Darrien Molton, recently of Temecula, California’s Chaparral High, moved quickly up the depth chart after arriving at WSU for preseason camp, settling in as a second-string cornerback. Molton has been a starting cornerback in practice for about a week, since Charleston White, the usual starter, has been limited.

Even assuming White returns in time to start against the Vikings, and that the team’s claims of perennial perfect health hold true, it’s reasonable to expect that Molton will assume the role at some point this season, considering six different players started for WSU at cornerback in 2014.

So, what advice can Pippins bequeath to the slightly younger player to accelerate his learning curve?

“It’s going to be a little bit faster, dudes are going to be bigger out here,” Pippins said. “I’m just telling him to play his game and make sure his technique is perfect. At this level, technique is everything.”

Molton’s not the only one who will be focusing on technique in preparation for the upcoming season.
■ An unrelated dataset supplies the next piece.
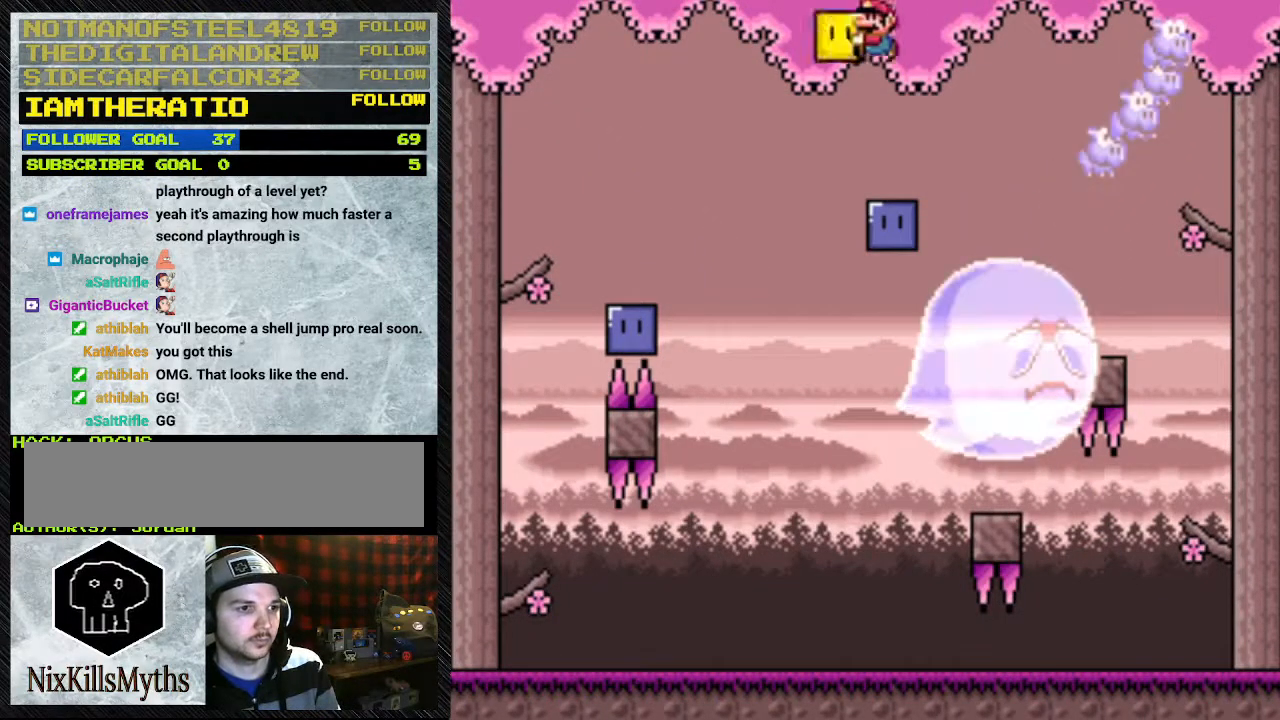
{"buttons": ["Y", "DPAD_RIGHT"], "events": [[167, "DPAD_LEFT", "up"], [233, "DPAD_RIGHT", "down"], [333, "B", "up"], [400, "Y", "up"], [433, "Y", "down"]]}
First-year defensive coordinator Alex Grinch, who also coaches the defensive backs, blames technique more than tentativeness for the secondary’s struggles last year, when it intercepted just one pass, by White, against FCS opponent PSU.

“I think if anything, with secondary guys, they’re willing to take risks I’m not willing to take,” Grinch said. “We tell them their responsibility is to keep the ball in front and everything else is after that.”

The key to taking away more passes, says Grinch, is to fix the players “eyes” – make sure that they’re looking at the quarterback or the player they are matched up against at the correct time so that they can react appropriately to certain indicators that give away where the ball will be thrown and when it will arrive.

Molton and other first-year defenders don’t have much catching up to do. Senior safety Taylor Taliulu is the only player in the expected two-deeps at safety or cornerback with more than a year’s playing experience at the FBS level.

That inexperience will surely frustrate Grinch at times, but it also means he can shape players’ knowledge and technique without competing with previously learned conflicting information. It also allows him to focus on the best athletes, without sacrificing speed and ability for experience.

Molton and safety Shalom Luani have quickly risen into the two-deeps at their respective positions, and Calvin Green is settling in at safety, despite spending all of his freshman season at wide receiver.

Green has the athletic talents to make an impact on defense and would have just as much time working with Grinch as any of his teammates, except a family matter caused him to miss the start of preseason camp.

“He’s one of the fastest guys on the team and he’s a strong physical guy, turns his hips real quick,” head coach Mike Leach said. “I think he’ll do a good job, interested to see how he does over there.”

For now, Isaac Dotson appears to be the likely starter at free safety, with Taylor Taliu at strong safety. But the Cougars have also experimented with sliding Dotson over to nickelback – a starter in Grinch’s defensive scheme – in place of Darius Lemora.

While Lemora is a strong player against the run, Dotson has about 20 pounds on the sophomore, and may be a better matchup against bigger, more physical teams. When Dotson plays nickel, Luani, a junior college transfer who has been a punishing tackler in practice, starts in his place at safety.